Sentencing Commission voted unanimously Tuesday to allow some 19,500
federal prison inmates, most of them black, to seek reductions in their
crack cocaine sentences.
The commission, which sets
guidelines for federal prison sentences, decided to make retroactive
its recent easing of recommended sentences for crack offenses.
Roughly 3,800 inmates could be eligible for release from prison within
a year after the March 3 effective date of Tuesday’s decision. Federal
judges will have the final say whether to reduce sentences.
The commissioners said the delay would give judges and prison officials
time to deal with public safety and other issues.
U.S. District Judge William Sessions of Vermont, a commission member,
said the vote on retroactivity will have the “most dramatic impact on
African American families.” A failure to act “may be taken by some as
particularly unjust,” Sessions said before the vote.
The seven-member commission took note of objections raised by the Bush
administration, but said there is no basis to treat convicts sentenced
before the guidelines were changed differently from those sentenced
after the change.
Inmate family representatives and other advocates of retroactive easing
had said a Supreme Court decision on Monday could only improve chances
the commission would address the long-criticized disparity in sentences
for crack and powder cocaine offenses. Crack is predominantly used by
blacks; powder cocaine, predominantly by whites.
The administration restated its opposition to the easing on Tuesday before the commission voted.
“Our position is clear,” said Attorney General Michael Mukasey at a news conference. “We oppose it.”
The attorney general said the convicted crack offenders were sentenced
under an existing standard and to change that standard retroactively
dismisses any mitigating factors the sentencing judge considered when
deciding how long a prison term to set.
In addition, the release of inmates would cause problems for
communities whose probation and supervisory systems are not ready to
receive crack offenders, he said.
In two decisions Monday, the Supreme Court upheld judges who rejected
federal sentencing guidelines as too harsh and imposed more lenient
prison terms, including one for crack offenses.

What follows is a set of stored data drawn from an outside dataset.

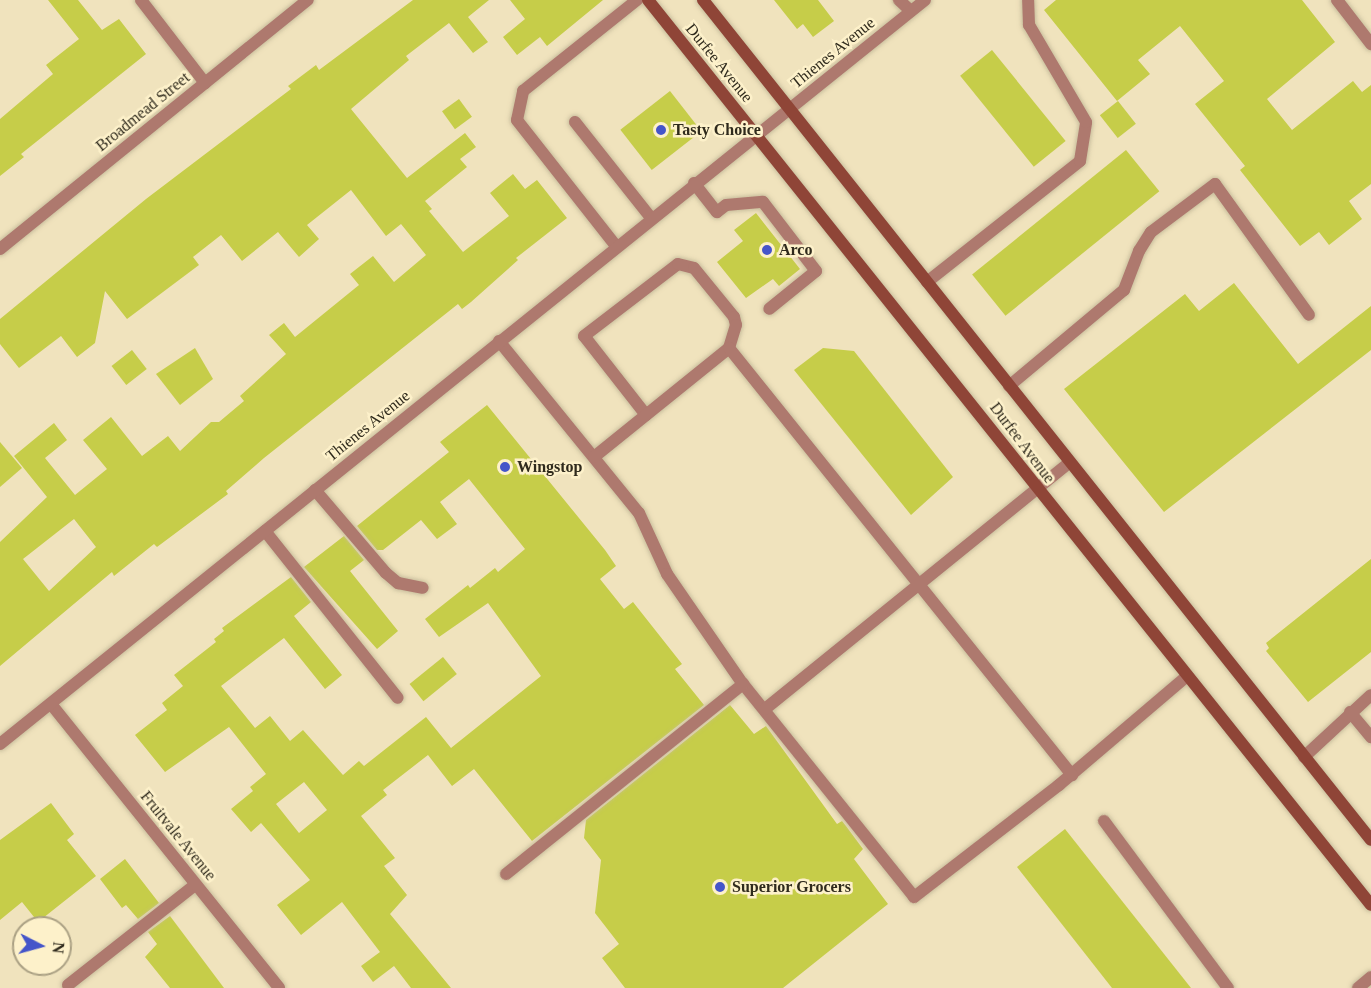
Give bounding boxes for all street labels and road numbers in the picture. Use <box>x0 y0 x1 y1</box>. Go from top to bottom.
street label: Thienes Avenue <box>787 13 879 93</box>
street label: Durfee Avenue <box>681 19 757 107</box>
street label: Broadmead Street <box>92 68 194 156</box>
street label: Thienes Avenue <box>322 386 414 466</box>
street label: Durfee Avenue <box>985 398 1059 488</box>
street label: Fruitvale Avenue <box>136 787 220 885</box>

In the crack case, Justice Ruth Bader Ginsburg’s majority opinion said
Derrick Kimbrough’s 15-year sentence was acceptable, although
guidelines called for 19 to 22 years.
“In making that determination, the judge may consider the disparity
between the guidelines’ treatment of crack and powder cocaine
offenses,” Ginsburg said.
Kimbrough is black.
So are 86 percent of the 19,500 inmates who might see their prison
terms for crack offenses reduced if the commission approves retroactive
easing. By contrast, just over a quarter of those convicted of powder
cocaine crimes last year were black.
The sentencing commission recently changed the guidelines to reduce the
disparity in prison time for the two crimes. New guidelines took effect
Nov. 1.
Under the commission’s plan, retroactive sentence reductions would not
be automatic. A judge would have to review each inmate to decide
whether a reduction was merited.
“The Kimbrough decision is a tremendous victory for all who believe
that the crack and powder cocaine disparity is unjust,” said Mary
Price, vice president of Families Against Mandatory Minimums.
Kimbrough’s case, though, did not present the ultimate fairness
question. Congress wrote the harsher treatment for crack into a law
that sets a mandatory minimum of five years in prison for trafficking
in 5 grams of crack cocaine or 100 times as much powder cocaine.
Seventy percent of crack defendants get the mandatory minimum.
Kimbrough is among the remaining 30 percent who, under the guidelines,
are supposed to receive even more prison time for trafficking in more
than 5 grams of crack.
Neither the court’s decision nor the commission’s guidelines affect the
minimum sentences, which only Congress can alter.
Calling the court decision a “minor fix,” U.S. District Judge Reggie B.
Walton of Washington said, “The ultimate fix has to be done by
Congress.” Last month, Walton endorsed retroactive easing of the
guidelines on behalf of the Criminal Law Committee of the federal
judiciary.
In previous years, the sentencing commission reduced penalties for
crimes involving marijuana, LSD and OxyContin, which are primarily
committed by whites, and made those decisions retroactive.